Он хотел было броситься на коллегу, но тот опрометью выбежал из комнаты. Однако жаловаться на Абдаррахмана не стал. Даже начальник секретариата Тантауи Исмаил относился снисходительно к подобным вспышкам.
— Хоть Абдаррахман и болван, — говорил он, — зато самый порядочный человек во всем министерстве.
Вскоре и я убедился, что вступать с переводчиком в спор небезопасно, а затевать разговор о вещах, в которых ты разбираешься, а он нет, и вовсе рискованно. Лучше других умел ладить с ним хитрый и находчивый Аббас Фавзи. И хотя Абдаррахман в глубине души презирал Аббаса, держался он с ним дружелюбно и учтиво. Отец Абдаррахмана Шаабана был военным министром. Он послал сына во Францию изучать медицину.
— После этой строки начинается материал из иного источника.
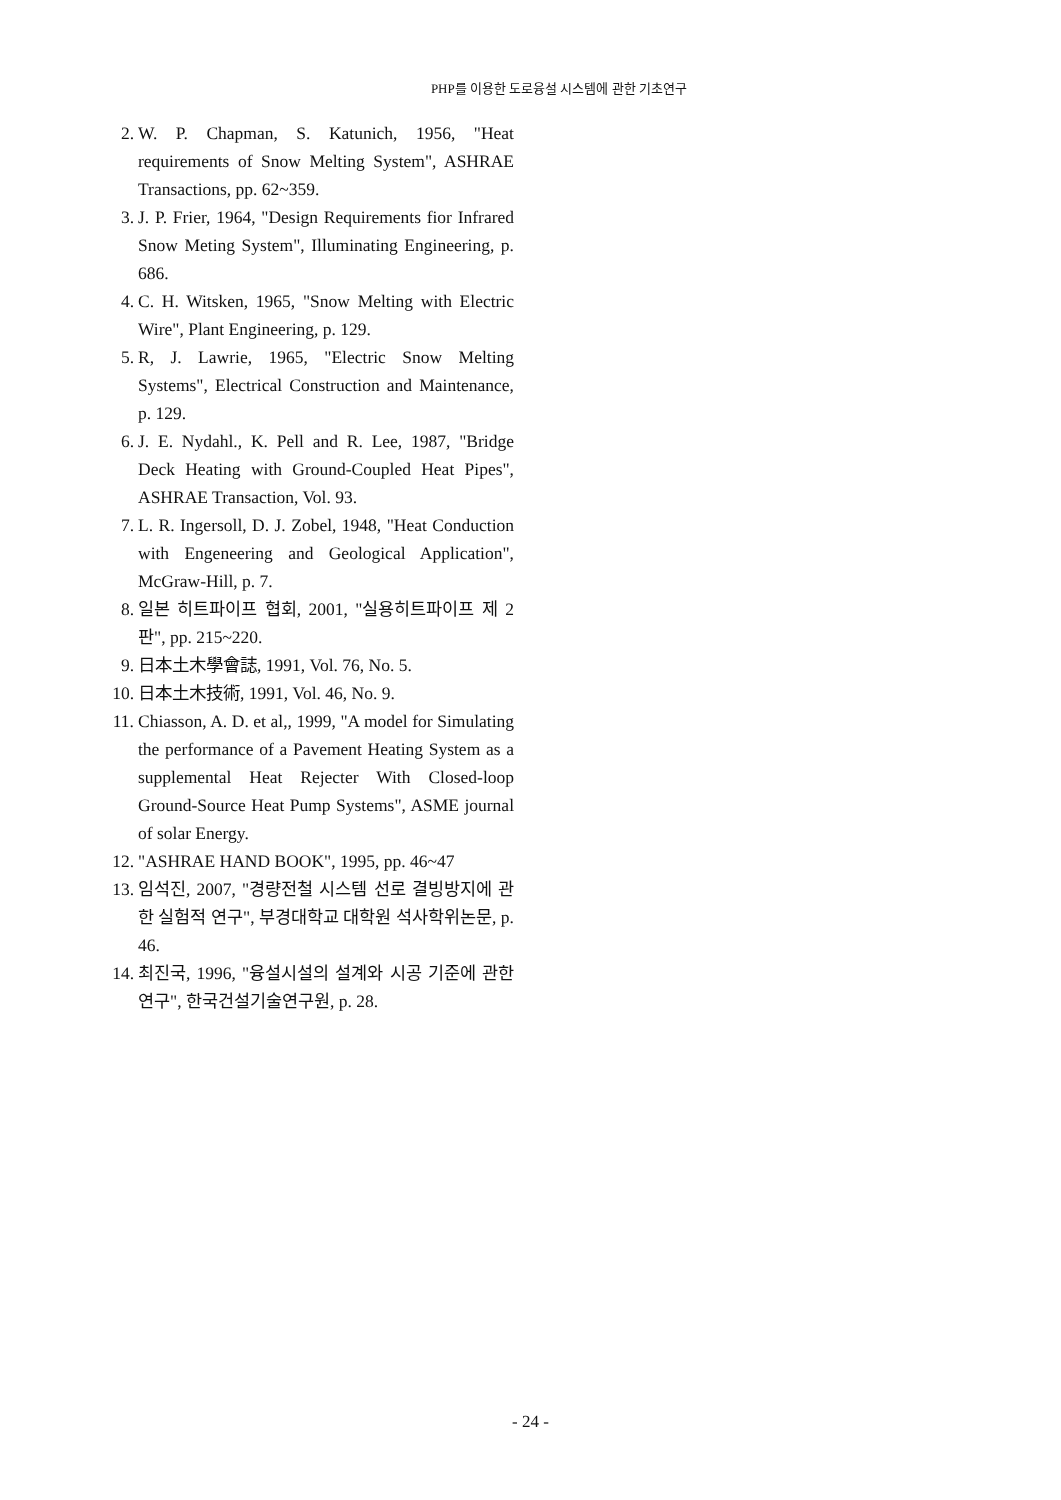PHP를 이용한 도로융설 시스템에 관한 기초연구
2. W. P. Chapman, S. Katunich, 1956, "Heat requirements of Snow Melting System", ASHRAE Transactions, pp. 62~359.
3. J. P. Frier, 1964, "Design Requirements fior Infrared Snow Meting System", Illuminating Engineering, p. 686.
4. C. H. Witsken, 1965, "Snow Melting with Electric Wire", Plant Engineering, p. 129.
5. R, J. Lawrie, 1965, "Electric Snow Melting Systems", Electrical Construction and Maintenance, p. 129.
6. J. E. Nydahl., K. Pell and R. Lee, 1987, "Bridge Deck Heating with Ground-Coupled Heat Pipes", ASHRAE Transaction, Vol. 93.
7. L. R. Ingersoll, D. J. Zobel, 1948, "Heat Conduction with Engeneering and Geological Application", McGraw-Hill, p. 7.
8. 일본 히트파이프 협회, 2001, "실용히트파이프 제 2판", pp. 215~220.
9. 日本土木學會誌, 1991, Vol. 76, No. 5.
10. 日本土木技術, 1991, Vol. 46, No. 9.
11. Chiasson, A. D. et al,, 1999, "A model for Simulating the performance of a Pavement Heating System as a supplemental Heat Rejecter With Closed-loop Ground-Source Heat Pump Systems", ASME journal of solar Energy.
12. "ASHRAE HAND BOOK", 1995, pp. 46~47
13. 임석진, 2007, "경량전철 시스템 선로 결빙방지에 관한 실험적 연구", 부경대학교 대학원 석사학위논문, p. 46.
14. 최진국, 1996, "융설시설의 설계와 시공 기준에 관한 연구", 한국건설기술연구원, p. 28.
- 24 -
Десять лет провел Абдаррахман без всякой пользы, разъезжая из Франции в Англию и обратно. Год или два учился на медицинском факультете, еще два — на естественном, потом по году или чуть больше на юридическом и филологическом, но диплома так и не получил. Вернулся он в Египет после смерти отца; тогда ему было уже лет тридцать. Голова его представляла собой некое подобие растрепанного, лишившегося многих страниц энциклопедического словаря: неплохое владение английским и французским языками причудливо дополнялось обширными познаниями по части женщин и карт, кабаков и театров, кино и публичных домов. Абдаррахман привез с собой жену-ливанку примерно одного с ним возраста. Отец не оставил ему ничего. Старшая сестра с мужем-послом жила за границей. Абдаррахман устроился переводчиком во французское посольство.
— Не проработал там и года: был вынужден уйти из-за пощечины, которую я влепил пресс-атташе.
Он поступил на радио, но и оттуда должен был уйти после того, как с кем-то повздорил. Потом работал в газете «Аль-Мукаттам» до тех пор, пока не обозвал ее владельца неприличным словом, за что едва не угодил под суд. Наконец устроился в министерство, выдержав предварительно конкурс на замещение вакантной должности, о котором было объявлено в газетах. Он привык жить широко, на европейский манер, и жалованья ему не хватало. Зная два языка, Абдаррахман делал переводы для газет и журналов, для издательств, для серии «Карманная библиотека». Все гонорары тут же проживал, много денег у него уходило на воспитание единственной дочери, которую он боготворил. Квартиру они снимали на улице Фуада, 1.[80] Знакомство водили в основном с семьями европейцев — французов, итальянцев, иногда англичан. Он из кожи вон лез, чтобы удовлетворить свое пристрастие к изящной мебели, вкусной еде, тонким винам, изысканному обществу, светским разговорам.